[Kate]

Hi.
Well, I need to know what's the mass equivalent to 45 cm3 of oxygenated water at 20 volume.

Here's what I know:

Molar volume = V/n

In NTP conditions, molar volume=22,4 dm3/mol

2H2O2 -> 2H2O + O2

1 mol H2O2 ------ 22,4 dm3
2 mol H2O2 ------ 44,8 dm3

I have no clue as to what to do next. Can someone help me with this ? Thanks.

[AWK]

45 cm3 of oxygenated water at 20 volume.

What does it mean?

[Kate]

Hydrogen peroxide at 20 volume means that when 1 volume of hydrogen peroxide is decomposed, it produces 20 volumes of O2.

[AWK]

If so, you can get 900 cm³ of O₂ at certain conditiond (eg STP)
the you have 900/22400 moles or 900 x 32 /22400 grams

[Kate]

Ok.
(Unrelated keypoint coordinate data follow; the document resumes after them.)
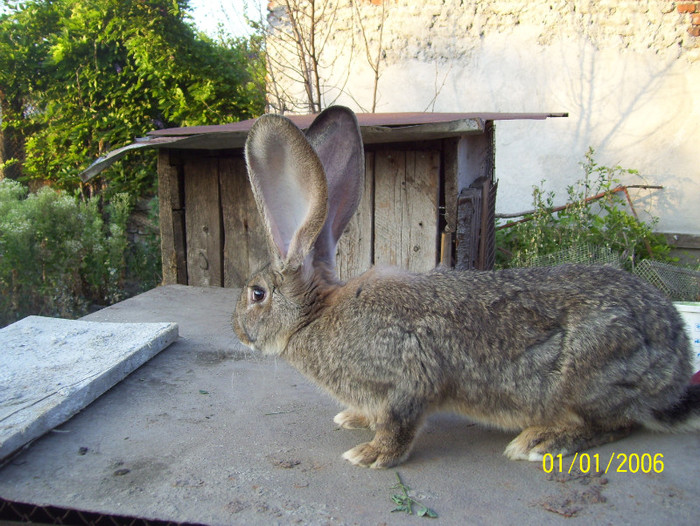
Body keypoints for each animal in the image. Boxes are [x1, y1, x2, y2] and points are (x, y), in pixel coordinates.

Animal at [235, 107, 700, 470]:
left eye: (257, 294)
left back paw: (541, 441)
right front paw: (353, 419)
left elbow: (399, 425)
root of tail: (678, 366)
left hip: (591, 376)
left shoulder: (406, 379)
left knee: (618, 422)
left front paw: (371, 454)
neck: (314, 315)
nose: (237, 331)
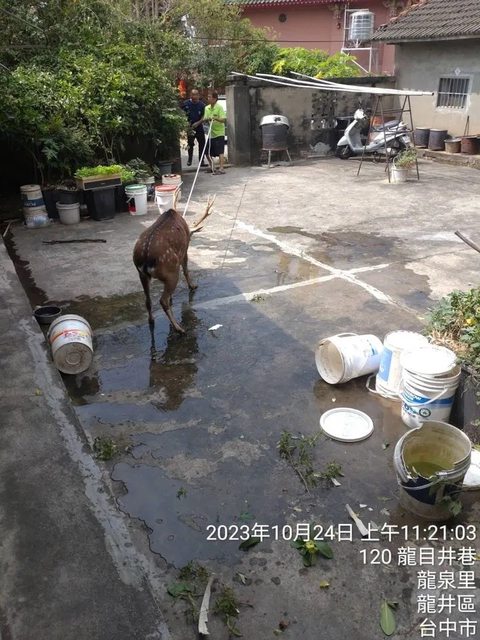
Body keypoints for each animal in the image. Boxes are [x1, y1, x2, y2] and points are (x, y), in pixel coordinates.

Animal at [133, 195, 215, 334]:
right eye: (190, 236)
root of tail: (145, 256)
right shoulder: (184, 249)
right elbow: (186, 269)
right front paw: (193, 286)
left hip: (141, 274)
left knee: (148, 300)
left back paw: (151, 320)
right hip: (171, 270)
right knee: (163, 300)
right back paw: (179, 328)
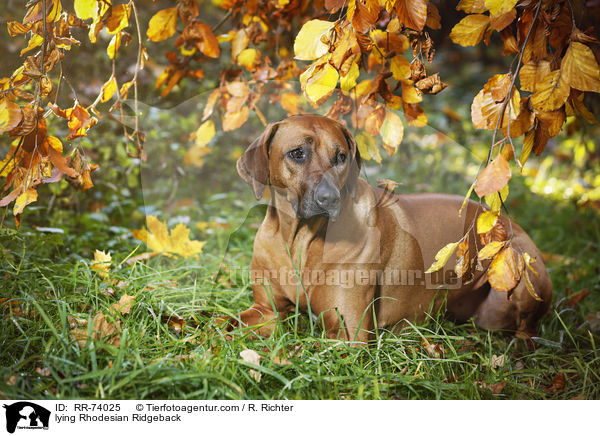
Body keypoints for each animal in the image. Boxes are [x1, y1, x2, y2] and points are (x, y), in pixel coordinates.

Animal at [226, 115, 552, 340]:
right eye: (297, 153)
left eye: (340, 157)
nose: (329, 198)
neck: (300, 240)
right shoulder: (266, 310)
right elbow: (223, 322)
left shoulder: (349, 334)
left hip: (520, 274)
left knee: (527, 330)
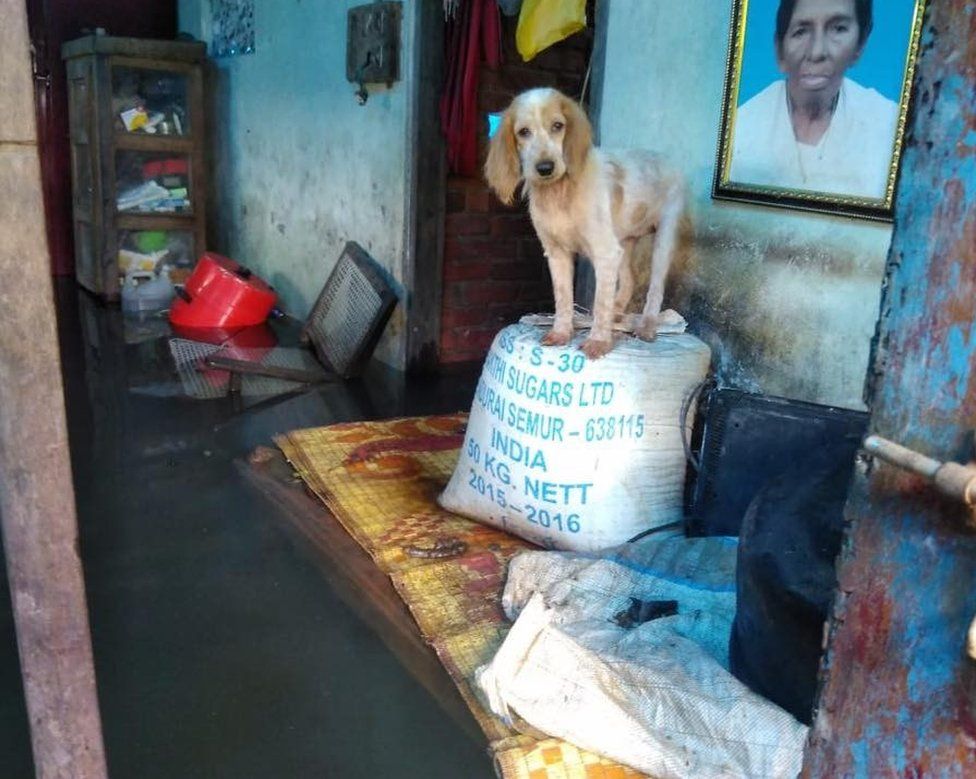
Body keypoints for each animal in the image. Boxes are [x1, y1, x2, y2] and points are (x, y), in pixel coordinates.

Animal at [484, 88, 684, 360]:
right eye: (523, 132)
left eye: (558, 126)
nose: (545, 168)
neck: (559, 193)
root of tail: (665, 159)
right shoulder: (557, 252)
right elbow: (563, 298)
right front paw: (560, 333)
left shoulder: (604, 252)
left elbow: (600, 302)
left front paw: (598, 341)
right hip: (624, 241)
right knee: (629, 280)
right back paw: (617, 314)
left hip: (664, 236)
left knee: (655, 287)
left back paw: (647, 326)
So,

2 mol H2O2 ---- 22,4 dm3
             x ----- 20 dm3

x= 1,7857 mol

1,7857 mol --- 1 dm3
       x mol --- 45x10-3 dm3

x= 0,08 mol

M(H2O2)=34g/mol
m=2,72 g

Right ?

[AWK]

From your data I assume you decompose 45 cm³ of H₂O₂.
in this case your calculations are wrong

[Kate]

That's the way my teacher solved the problem. I got to admit, I don't really understand her reasoning on this particular problem either.

If this is wrong, (in your opinion) what's the result ?

[Borek]

x ----- 20 dm3

Why 20 dm³?

[Kate]

I think it's because of the oxygenated water at 20 volume.

[Borek]

As you have already told 20 volume means that 1 volume of water produces 20 volumes of gas when decomposing. Now, you have started with 45 mL of water - what volume of gas should be produced?

[Kate]

It should be produced 900 cm3 of gas.

[Borek]

Right - so now repeat your calculations for 900 mL, not 20 dm³.

[Kate]

So,

2 mol H2O2 ---- 22,4 dm3
             x ----- 0.9 dm3

x= 0,08 mol

M(H2O2)=34g/mol
m=2,72 g

So my teacher's calculations are wrong, correct ? Though the result/outcome is exactly the same.